Id guess that the reason you dont have problems with your city water are, either your city has very clean water. Ive heard of some city water having less than 100ppm. Which would work fine! But another though that comes to mind when you water a bog. Theirs more area for any "hardness" from the water to dissipate too and what ever rains you get leach them out too. But in a small container Those nasties are bound to build up, thats why pure water is recommended for smaller containers. 

When I potted my large plants i would use 3-4 6" pots in a long window potter, and would just eye ball the water with that. It worked great for retaining humidity around younger plants. I never had problems with this set up. I had a few S. psittacina and S. minor in that same style set up, with a bit more water; The two species are notorious for being picky growers. I would collect rain water and use Water from Walmart on occasion! They sound difficult but once you figure one out, odds are you can grow allot of other ones.


----------



## Tarac (Nov 27, 2012)

Yes, small containers are more likely to have problems without more frequent flushing- the key is that they do have to be flushed.  We don't have problems here because before anything can build up to that level (assuming a moderately sized outdoor bog- say the size of half a whiskey barrel) it rains.  If you have a closed bottom container, sure you will have problems and the rate at which they occur is sped up in smaller volumes, just like water issues in fish tanks and so on.  Smaller systems are always more difficult in this regard.  

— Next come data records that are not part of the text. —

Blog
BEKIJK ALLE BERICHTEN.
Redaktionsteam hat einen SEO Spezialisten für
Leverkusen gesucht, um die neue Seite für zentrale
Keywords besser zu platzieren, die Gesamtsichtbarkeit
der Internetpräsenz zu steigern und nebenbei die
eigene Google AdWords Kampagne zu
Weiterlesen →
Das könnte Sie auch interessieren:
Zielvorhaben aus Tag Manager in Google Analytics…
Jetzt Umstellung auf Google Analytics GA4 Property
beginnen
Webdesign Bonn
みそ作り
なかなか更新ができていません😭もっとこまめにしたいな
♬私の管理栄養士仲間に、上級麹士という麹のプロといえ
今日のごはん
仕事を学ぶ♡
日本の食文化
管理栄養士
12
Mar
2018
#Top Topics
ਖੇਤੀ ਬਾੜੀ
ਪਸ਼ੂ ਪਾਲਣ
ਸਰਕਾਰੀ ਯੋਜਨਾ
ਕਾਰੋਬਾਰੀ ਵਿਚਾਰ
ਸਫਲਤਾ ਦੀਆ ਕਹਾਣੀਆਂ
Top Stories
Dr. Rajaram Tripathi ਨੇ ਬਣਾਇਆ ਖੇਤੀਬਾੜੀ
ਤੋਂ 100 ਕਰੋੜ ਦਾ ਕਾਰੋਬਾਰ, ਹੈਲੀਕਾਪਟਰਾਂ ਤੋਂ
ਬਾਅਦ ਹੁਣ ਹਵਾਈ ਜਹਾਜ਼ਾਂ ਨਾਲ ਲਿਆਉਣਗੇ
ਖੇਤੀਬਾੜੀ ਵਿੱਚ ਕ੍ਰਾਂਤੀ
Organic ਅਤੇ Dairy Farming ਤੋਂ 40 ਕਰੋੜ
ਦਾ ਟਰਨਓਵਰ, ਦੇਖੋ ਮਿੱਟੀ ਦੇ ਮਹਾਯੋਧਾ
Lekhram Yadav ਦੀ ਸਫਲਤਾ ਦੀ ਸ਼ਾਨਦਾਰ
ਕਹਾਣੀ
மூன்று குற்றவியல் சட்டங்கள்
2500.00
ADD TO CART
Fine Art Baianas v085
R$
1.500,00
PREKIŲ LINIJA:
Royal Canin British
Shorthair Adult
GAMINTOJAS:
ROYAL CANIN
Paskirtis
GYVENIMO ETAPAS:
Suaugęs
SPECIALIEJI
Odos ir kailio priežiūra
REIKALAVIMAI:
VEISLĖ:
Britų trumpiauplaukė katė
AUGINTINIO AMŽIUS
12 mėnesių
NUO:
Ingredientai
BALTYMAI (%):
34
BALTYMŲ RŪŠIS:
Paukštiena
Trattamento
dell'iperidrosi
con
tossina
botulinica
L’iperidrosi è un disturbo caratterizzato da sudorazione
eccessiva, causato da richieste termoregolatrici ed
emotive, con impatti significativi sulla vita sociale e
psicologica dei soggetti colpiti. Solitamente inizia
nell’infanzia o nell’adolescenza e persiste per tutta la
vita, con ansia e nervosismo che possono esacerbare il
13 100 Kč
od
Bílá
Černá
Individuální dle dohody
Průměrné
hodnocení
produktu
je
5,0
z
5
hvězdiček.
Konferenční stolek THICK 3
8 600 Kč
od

My neighbor uses 1/4 strength straight up miracle grow actually, I was shocked when I found this out as well.  She has a really amazing carnivorous garden.  If I remember that long from now I will take a pic in early summer so you can see it, it's inspiring to all would-be CP gardeners (we're lucky to live in an area where the outdoor weather is naturally correct remember, makes it easier for sure).  It's basically a series of shallow troughs that she very very slowly trickles water through, as in drops at a time.  Kinda weird, but demonstrates that bogs are slowly seeping and not stagnant bodies of water.  Nutrients are everywhere in nature of course, just have to have it setup so you don't over-do it by regulating the amount that goes in relative to your garden size and how it gets back out, either by flushing or slow drainage.  Soaking in purified water is fine for small containers if you do it more frequently.  Although note that she trickles city water on non-rainy days- we have hard water here as does much of Florida, pH is correspondingly relatively high.  Plants don't seem to care so long as your media and sun are correct and they don't stagnate for too long.  The summer temps will aid in correcting a lot of that anyway, especially is shallow troughs.


----------



## nepenthes (Nov 27, 2012)

I would really like to see a picture! Her bog sounds nice, I still find it hard to believe she's using mirical grow! Ill just have to take your word for it, what works for you I guess!


----------



## Tarac (Nov 27, 2012)

nepenthes said:


> I would really like to see a picture! Her bog sounds nice, I still find it hard to believe she's using mirical grow! Ill just have to take your word for it, what works for you I guess!


It is really spectacular when the Sarracenia are all blooming, I'll see if I can dig a picture up on my cell phone or something.  I know took some photos awhile ago to show to my Botany buddies who were drooling.  I know that many CP growers have no problem using the acid version of miracle grow (azalea/camellia fertilizer) without issue.  Main thing I think is pH shock and too much at once.  It is the water soluble kind as well, no little slow release crap.  That's deadly here anyway for lots of "normal" plants since most of it is temperature correlated and will suddenly dump on your plants in the heat of summer.

Note that I'm lazy and let nature feed my bog, so I don't have personal experience but I know for certain she uses veggie garden miracle grow and her CP collection is way better looking and much larger than mine.  I only just started fertilizing my orchids in fact, they do much much better with fairly high nitrogen which I learned from a paper I read not long ago that indicated that cloud forest type orchids and many others actually have access to higher nitrogen levels than plants found in the same forest floor.  Counterintuitive, but it's true.


----------